Il s’agit d’abord de la déclaration non exhaustive du matériel et des équipements de TELMOB SA irrégulièrement transférés à l’ONATEL SA. L’estimation de la valeur réelle desdits équipements et matériels serait de l’ordre de plus d’une centaine de milliards, loin des 34 milliards ci-dessus évoqués.

En second lieu, le réseau mentionne l’octroi illégal de faveurs fiscales à l’ONATEL SA depuis 2012. En effet, par arrêté en date du 4 juillet 2012, la Commission nationale de l’investissement (CNI) autorisait le transfert du régime douanier de faveur dont bénéficiait TELMOB SA à l’ONATEL SA. Or, non seulement la CNI n’a pas la compétence d’une telle opération, mais en outre, le code des investissements interdit formellement une telle opération sans l’accord préalable de l’administration douanière.

C’est pourquoi depuis le vendredi 30 septembre 2016, le Réseau a adressé une saisine au Ministre de l’Economie, des finances et du développement (MINEFID) pour demander la prise des mesures suivantes :

  • la perception des droits et taxes de douane évalués à 11 317 919 506 francs CFA, dont le non acquittement a été constaté par l’administration douanière dans le cadre des investigations menées courant 2014 et 2015 ;
  • un contrôle complémentaire à l’ONATEL SA, en vue d’inventorier de manière aussi exhaustive que possible les biens et équipements admis en franchise pour le compte de TELMOB SA de 2006 à 2011, en vue d’évaluer l’ampleur exacte du préjudice subi par l’Etat burkinabè en termes de droits et taxes de douane non acquittés ;
  • la prise de sanctions dissuasives à l’encontre de l’ONATEL SA pour les infractions douanières en cause conformément aux textes douaniers;
  • l’élucidation du rôle des différents acteurs dans cette gestion scandaleuse du litige et la prise de sanctions appropriées à leur encontre ;
  • la réalisation diligente de contrôles similaires dans les autres sociétés de téléphonie mobile existant sur le territoire national en vue de s’assurer du respect par celles-ci des obligations douanières et fiscales dans le cadre de leurs activités.
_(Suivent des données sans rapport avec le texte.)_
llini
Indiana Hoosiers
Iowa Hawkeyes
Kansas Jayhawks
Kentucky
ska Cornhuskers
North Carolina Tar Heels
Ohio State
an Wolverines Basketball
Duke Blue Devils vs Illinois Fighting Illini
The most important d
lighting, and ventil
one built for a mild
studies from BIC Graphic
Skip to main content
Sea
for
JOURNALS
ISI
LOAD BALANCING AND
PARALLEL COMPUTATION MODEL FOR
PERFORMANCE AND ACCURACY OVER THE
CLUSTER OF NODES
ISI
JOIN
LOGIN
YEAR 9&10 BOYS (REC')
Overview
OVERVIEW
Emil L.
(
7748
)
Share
Le réseau attend toujours la réaction du gouvernement et espère un traitement adéquat du dossier. Pour ses premiers responsables, le préjudice subi par l’Etat est énorme, surtout dans un contexte socio-économique si tendu. C’est pourquoi outre la saisine, le REN-LAC interpelle de nouveau le gouvernement sur la nécessité de rétablir l’Etat dans ses droits, mais aussi de prendre des mesures vigoureuses pour freiner l’incivisme fiscal sous toutes ses formes.

« Ce gouvernement y a tout intérêt, lui qui ne cesse de mettre en avant le manque de ressources pour satisfaire les besoins pressants des Burkinabè. Plutôt que de passer son temps à créer de nouvelles taxes pour pressurer davantage les pauvres populations, l’Etat a intérêt à traquer sérieusement ceux qui le spolient », a fait remarquer le réseau.